(Extracted data entries)
╭──

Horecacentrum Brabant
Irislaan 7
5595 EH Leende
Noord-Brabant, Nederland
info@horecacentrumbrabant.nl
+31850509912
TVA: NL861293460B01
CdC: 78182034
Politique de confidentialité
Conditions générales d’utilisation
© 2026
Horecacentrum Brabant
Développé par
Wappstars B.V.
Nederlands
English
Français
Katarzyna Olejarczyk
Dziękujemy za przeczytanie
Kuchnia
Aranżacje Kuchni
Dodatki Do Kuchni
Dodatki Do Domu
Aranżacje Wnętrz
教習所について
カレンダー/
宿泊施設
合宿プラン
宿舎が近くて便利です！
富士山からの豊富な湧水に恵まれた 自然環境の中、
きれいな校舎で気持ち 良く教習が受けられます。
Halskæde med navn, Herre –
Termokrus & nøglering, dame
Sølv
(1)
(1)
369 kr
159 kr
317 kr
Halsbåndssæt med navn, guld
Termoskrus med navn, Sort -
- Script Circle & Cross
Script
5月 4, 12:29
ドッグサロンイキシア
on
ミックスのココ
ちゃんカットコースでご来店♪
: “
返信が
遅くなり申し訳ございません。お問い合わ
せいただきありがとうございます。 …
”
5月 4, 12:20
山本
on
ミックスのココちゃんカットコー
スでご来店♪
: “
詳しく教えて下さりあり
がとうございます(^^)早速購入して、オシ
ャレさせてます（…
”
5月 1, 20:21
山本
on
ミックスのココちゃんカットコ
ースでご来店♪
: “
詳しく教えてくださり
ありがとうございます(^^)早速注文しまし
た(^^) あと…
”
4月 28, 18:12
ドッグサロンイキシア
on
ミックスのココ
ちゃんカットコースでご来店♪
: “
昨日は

╰──
╭──

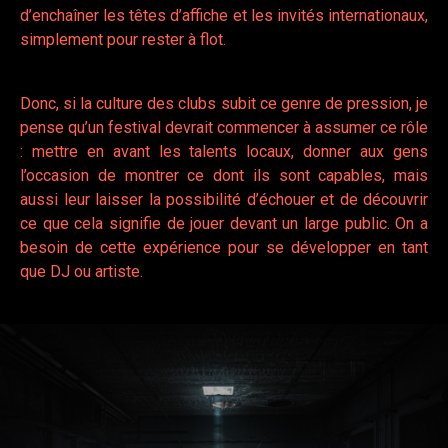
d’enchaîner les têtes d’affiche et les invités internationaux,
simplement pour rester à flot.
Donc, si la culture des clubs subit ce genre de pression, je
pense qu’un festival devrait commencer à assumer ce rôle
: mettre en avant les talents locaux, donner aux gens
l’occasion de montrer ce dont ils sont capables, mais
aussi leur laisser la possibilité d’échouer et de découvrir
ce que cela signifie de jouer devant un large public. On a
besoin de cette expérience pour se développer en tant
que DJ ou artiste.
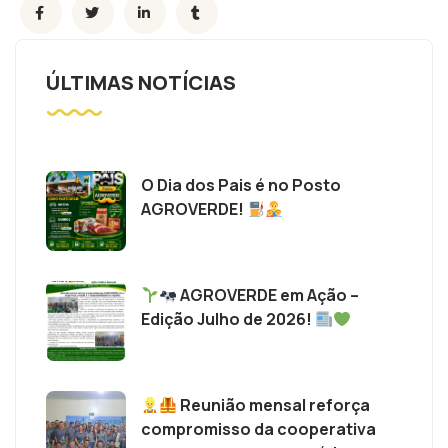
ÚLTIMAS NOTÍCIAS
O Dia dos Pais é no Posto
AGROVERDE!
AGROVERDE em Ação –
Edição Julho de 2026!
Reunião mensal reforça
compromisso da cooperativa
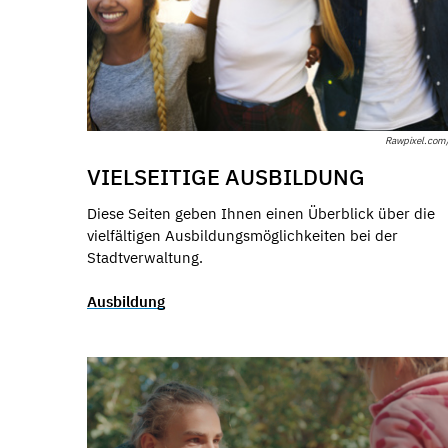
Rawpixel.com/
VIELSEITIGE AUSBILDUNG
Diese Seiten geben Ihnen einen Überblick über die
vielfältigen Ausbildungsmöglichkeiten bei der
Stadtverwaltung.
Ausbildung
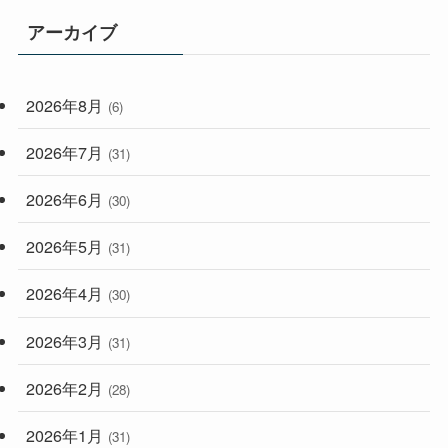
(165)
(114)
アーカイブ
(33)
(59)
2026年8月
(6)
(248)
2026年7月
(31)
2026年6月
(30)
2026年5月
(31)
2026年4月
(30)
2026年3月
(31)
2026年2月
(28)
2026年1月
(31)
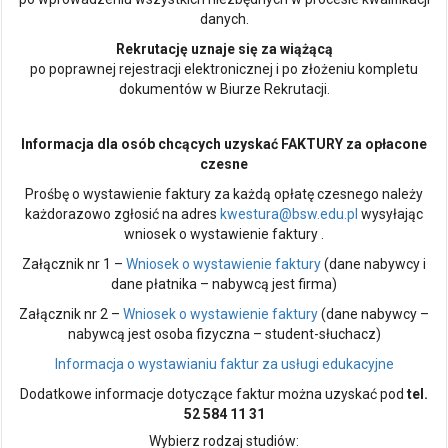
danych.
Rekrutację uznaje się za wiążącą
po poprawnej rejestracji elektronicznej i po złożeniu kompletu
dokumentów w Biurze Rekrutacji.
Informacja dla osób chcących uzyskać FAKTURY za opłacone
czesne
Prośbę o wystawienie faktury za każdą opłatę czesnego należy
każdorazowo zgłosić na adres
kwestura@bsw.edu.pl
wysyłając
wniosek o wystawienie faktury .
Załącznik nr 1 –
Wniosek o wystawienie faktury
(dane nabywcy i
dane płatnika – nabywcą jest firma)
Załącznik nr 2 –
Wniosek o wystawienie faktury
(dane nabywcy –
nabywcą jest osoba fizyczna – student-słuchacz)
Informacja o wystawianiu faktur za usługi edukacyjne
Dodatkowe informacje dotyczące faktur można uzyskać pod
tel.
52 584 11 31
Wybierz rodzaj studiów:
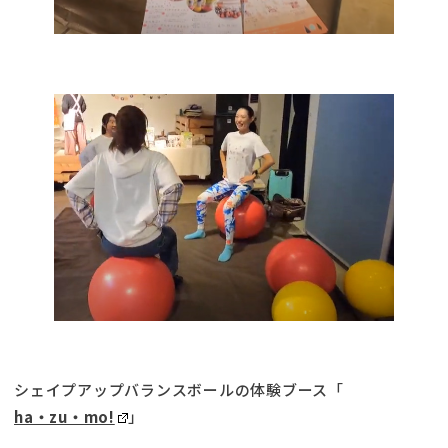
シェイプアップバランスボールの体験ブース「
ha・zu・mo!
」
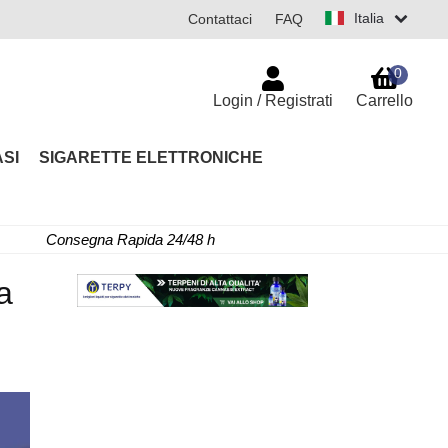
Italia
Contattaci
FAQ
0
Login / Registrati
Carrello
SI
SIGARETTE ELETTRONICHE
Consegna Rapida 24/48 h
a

╰──

DIRECTIONS
Extract every line of the data above that contains the string "Informacja".

ANSWER
Informacja dla osób chcących uzyskać FAKTURY za opłacone
Informacja o wystawianiu faktur za usługi edukacyjne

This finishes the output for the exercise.